Stored items from a collection:
== == ==
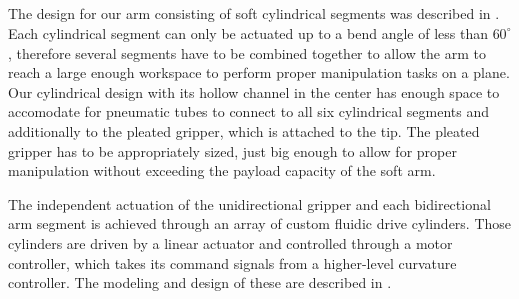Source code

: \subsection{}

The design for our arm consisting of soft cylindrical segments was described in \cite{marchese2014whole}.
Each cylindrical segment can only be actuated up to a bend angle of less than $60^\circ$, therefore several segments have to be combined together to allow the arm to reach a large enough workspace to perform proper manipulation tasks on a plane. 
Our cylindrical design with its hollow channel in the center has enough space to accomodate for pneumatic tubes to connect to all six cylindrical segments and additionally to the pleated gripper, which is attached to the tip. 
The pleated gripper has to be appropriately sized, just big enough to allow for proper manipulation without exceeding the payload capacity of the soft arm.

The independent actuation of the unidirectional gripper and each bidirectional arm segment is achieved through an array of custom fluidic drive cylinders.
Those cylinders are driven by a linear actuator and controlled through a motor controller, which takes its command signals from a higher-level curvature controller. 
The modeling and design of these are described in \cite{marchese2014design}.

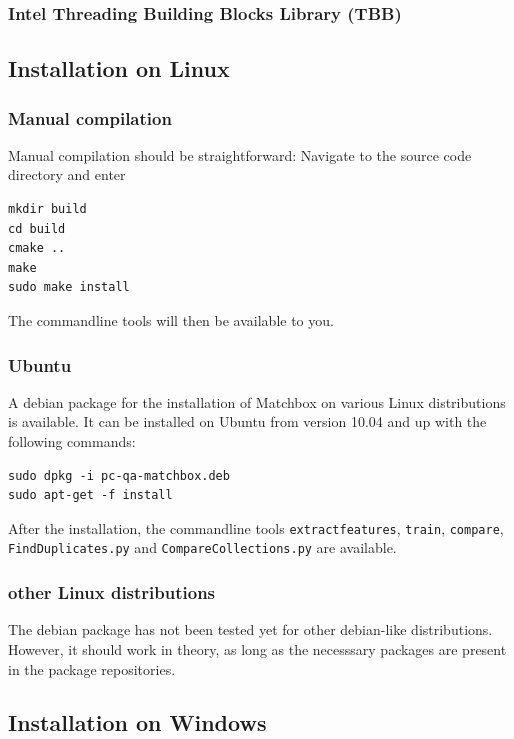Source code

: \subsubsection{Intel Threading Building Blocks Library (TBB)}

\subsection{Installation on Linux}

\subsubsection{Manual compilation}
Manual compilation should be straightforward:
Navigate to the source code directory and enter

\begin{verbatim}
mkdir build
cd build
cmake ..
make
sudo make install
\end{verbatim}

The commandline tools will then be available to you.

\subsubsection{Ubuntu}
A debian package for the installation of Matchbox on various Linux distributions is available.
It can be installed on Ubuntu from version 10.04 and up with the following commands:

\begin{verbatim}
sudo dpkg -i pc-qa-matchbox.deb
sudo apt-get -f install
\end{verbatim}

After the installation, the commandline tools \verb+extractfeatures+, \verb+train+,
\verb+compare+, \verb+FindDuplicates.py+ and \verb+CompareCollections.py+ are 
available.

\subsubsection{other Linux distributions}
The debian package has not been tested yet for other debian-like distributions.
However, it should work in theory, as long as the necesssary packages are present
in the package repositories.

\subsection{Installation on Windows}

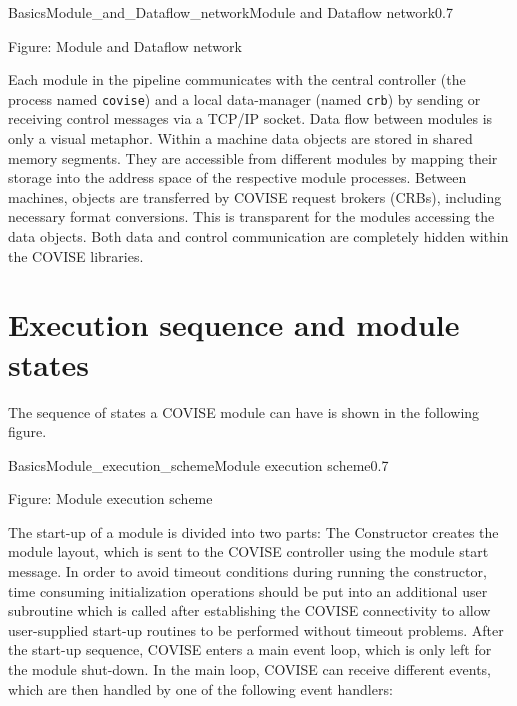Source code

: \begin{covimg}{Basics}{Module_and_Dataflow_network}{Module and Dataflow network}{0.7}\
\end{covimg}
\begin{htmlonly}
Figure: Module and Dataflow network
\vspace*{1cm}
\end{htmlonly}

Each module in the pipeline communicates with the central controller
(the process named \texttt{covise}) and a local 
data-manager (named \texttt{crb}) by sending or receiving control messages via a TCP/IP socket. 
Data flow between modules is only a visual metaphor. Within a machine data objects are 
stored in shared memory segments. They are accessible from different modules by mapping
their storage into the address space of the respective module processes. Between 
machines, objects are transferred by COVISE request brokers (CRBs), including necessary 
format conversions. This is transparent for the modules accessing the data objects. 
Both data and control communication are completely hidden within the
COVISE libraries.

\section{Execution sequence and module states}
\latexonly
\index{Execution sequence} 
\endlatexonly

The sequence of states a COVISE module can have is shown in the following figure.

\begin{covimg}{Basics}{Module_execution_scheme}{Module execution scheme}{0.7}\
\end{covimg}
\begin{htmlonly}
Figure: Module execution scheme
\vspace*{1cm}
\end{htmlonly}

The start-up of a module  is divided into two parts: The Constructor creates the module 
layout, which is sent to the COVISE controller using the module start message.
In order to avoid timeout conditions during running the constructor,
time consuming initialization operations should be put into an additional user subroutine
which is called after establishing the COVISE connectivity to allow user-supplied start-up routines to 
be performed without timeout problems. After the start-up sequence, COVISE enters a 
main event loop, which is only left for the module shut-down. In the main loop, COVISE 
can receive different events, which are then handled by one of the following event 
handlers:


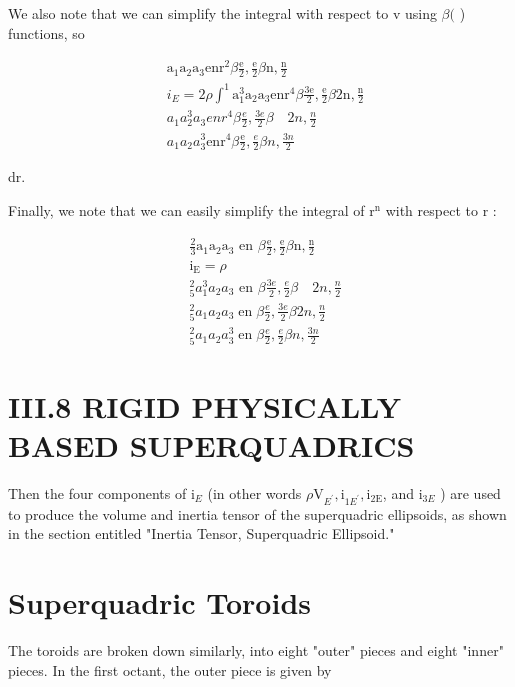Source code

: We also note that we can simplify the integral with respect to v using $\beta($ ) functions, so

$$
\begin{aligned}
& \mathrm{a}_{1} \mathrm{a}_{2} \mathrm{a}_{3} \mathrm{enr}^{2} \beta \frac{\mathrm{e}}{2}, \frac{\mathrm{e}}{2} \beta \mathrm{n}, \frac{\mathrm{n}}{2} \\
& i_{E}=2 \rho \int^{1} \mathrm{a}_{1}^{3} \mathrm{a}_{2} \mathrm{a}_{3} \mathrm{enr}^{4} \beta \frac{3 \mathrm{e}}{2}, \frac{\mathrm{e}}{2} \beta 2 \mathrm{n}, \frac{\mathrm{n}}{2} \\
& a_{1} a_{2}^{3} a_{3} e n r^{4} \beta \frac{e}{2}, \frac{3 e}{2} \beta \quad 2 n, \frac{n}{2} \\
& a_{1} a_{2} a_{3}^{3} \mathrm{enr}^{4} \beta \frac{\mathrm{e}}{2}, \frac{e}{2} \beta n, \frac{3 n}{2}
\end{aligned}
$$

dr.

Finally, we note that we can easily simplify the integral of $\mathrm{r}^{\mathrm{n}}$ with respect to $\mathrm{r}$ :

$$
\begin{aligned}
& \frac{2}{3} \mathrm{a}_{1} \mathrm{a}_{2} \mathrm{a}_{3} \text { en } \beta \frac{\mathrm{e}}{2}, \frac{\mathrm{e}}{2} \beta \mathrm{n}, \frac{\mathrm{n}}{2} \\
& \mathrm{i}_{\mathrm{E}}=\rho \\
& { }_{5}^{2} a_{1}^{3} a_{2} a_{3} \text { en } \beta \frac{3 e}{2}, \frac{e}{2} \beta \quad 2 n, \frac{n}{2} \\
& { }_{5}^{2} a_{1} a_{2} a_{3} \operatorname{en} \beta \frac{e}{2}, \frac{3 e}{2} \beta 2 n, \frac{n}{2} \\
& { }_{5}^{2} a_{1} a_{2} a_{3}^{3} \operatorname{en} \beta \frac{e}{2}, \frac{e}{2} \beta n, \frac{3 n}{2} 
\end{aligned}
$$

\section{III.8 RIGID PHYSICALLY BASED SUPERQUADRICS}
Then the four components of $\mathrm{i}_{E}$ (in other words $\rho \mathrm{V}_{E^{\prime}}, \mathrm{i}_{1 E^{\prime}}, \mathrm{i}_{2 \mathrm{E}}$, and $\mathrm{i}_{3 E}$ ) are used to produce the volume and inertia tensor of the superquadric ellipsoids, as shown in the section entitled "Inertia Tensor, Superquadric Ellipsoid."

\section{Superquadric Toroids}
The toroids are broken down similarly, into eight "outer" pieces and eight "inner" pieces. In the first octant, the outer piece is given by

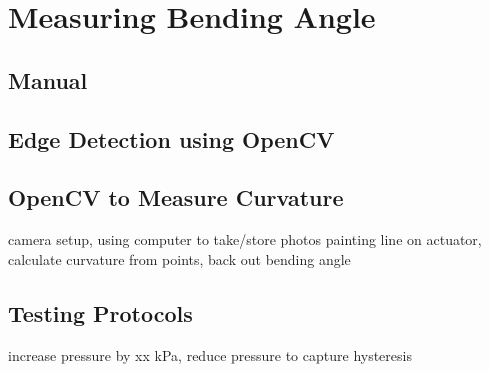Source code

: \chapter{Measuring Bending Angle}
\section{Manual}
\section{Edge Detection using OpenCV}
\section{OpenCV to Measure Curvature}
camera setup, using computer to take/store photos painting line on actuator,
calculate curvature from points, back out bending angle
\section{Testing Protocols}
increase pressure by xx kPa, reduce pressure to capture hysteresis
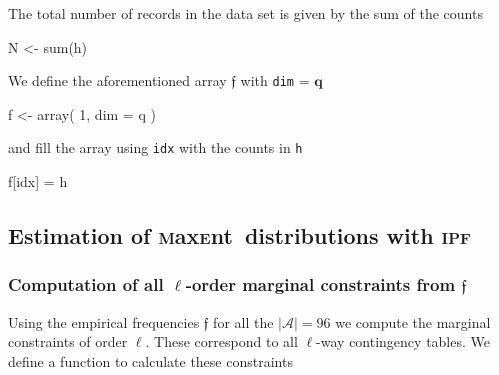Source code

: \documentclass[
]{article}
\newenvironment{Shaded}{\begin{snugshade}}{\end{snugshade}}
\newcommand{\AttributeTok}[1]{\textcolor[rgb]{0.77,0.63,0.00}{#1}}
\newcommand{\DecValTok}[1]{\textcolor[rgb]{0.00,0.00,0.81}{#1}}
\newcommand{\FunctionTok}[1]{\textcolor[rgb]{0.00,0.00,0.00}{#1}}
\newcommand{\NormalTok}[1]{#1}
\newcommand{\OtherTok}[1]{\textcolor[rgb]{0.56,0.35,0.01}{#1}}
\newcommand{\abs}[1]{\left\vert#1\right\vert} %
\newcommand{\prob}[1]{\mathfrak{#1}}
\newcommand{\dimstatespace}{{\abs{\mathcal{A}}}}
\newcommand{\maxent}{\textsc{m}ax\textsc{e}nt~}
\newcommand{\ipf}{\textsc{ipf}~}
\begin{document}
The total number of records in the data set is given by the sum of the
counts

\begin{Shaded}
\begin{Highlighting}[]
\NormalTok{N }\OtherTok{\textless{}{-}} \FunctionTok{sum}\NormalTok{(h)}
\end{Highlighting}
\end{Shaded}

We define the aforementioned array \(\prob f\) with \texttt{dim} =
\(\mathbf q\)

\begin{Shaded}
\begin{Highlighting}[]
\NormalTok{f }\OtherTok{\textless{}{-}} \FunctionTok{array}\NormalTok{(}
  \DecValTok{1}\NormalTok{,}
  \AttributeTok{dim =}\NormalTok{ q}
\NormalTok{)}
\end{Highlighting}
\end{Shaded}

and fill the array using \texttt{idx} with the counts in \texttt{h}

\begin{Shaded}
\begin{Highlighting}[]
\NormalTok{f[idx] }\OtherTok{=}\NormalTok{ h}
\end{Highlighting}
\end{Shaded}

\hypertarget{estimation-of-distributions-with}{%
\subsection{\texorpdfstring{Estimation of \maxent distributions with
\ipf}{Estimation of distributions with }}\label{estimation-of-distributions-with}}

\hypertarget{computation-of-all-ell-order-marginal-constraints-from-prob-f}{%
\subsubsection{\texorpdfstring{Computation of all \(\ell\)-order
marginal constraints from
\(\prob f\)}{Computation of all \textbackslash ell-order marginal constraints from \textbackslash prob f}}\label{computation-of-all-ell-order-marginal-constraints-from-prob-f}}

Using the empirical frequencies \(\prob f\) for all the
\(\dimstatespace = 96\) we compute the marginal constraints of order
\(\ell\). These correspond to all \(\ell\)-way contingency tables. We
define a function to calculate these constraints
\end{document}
== == ==
■ **PROBLEM TO WORK ON**
Would you restate, exactly and with no pictures, the lines of the entries above from the one containing "which is called" through the one containing "RIGID PHYSICALLY BASED"?

■ **SOLUTION FOR THIS EXERCISE**
which is called after establishing the COVISE connectivity to allow user-supplied start-up routines to 
be performed without timeout problems. After the start-up sequence, COVISE enters a 
main event loop, which is only left for the module shut-down. In the main loop, COVISE 
can receive different events, which are then handled by one of the following event 
handlers:


Source code

: We also note that we can simplify the integral with respect to v using $\beta($ ) functions, so

$$
\begin{aligned}
& \mathrm{a}_{1} \mathrm{a}_{2} \mathrm{a}_{3} \mathrm{enr}^{2} \beta \frac{\mathrm{e}}{2}, \frac{\mathrm{e}}{2} \beta \mathrm{n}, \frac{\mathrm{n}}{2} \\
& i_{E}=2 \rho \int^{1} \mathrm{a}_{1}^{3} \mathrm{a}_{2} \mathrm{a}_{3} \mathrm{enr}^{4} \beta \frac{3 \mathrm{e}}{2}, \frac{\mathrm{e}}{2} \beta 2 \mathrm{n}, \frac{\mathrm{n}}{2} \\
& a_{1} a_{2}^{3} a_{3} e n r^{4} \beta \frac{e}{2}, \frac{3 e}{2} \beta \quad 2 n, \frac{n}{2} \\
& a_{1} a_{2} a_{3}^{3} \mathrm{enr}^{4} \beta \frac{\mathrm{e}}{2}, \frac{e}{2} \beta n, \frac{3 n}{2}
\end{aligned}
$$

dr.

Finally, we note that we can easily simplify the integral of $\mathrm{r}^{\mathrm{n}}$ with respect to $\mathrm{r}$ :

$$
\begin{aligned}
& \frac{2}{3} \mathrm{a}_{1} \mathrm{a}_{2} \mathrm{a}_{3} \text { en } \beta \frac{\mathrm{e}}{2}, \frac{\mathrm{e}}{2} \beta \mathrm{n}, \frac{\mathrm{n}}{2} \\
& \mathrm{i}_{\mathrm{E}}=\rho \\
& { }_{5}^{2} a_{1}^{3} a_{2} a_{3} \text { en } \beta \frac{3 e}{2}, \frac{e}{2} \beta \quad 2 n, \frac{n}{2} \\
& { }_{5}^{2} a_{1} a_{2} a_{3} \operatorname{en} \beta \frac{e}{2}, \frac{3 e}{2} \beta 2 n, \frac{n}{2} \\
& { }_{5}^{2} a_{1} a_{2} a_{3}^{3} \operatorname{en} \beta \frac{e}{2}, \frac{e}{2} \beta n, \frac{3 n}{2} 
\end{aligned}
$$

\section{III.8 RIGID PHYSICALLY BASED SUPERQUADRICS}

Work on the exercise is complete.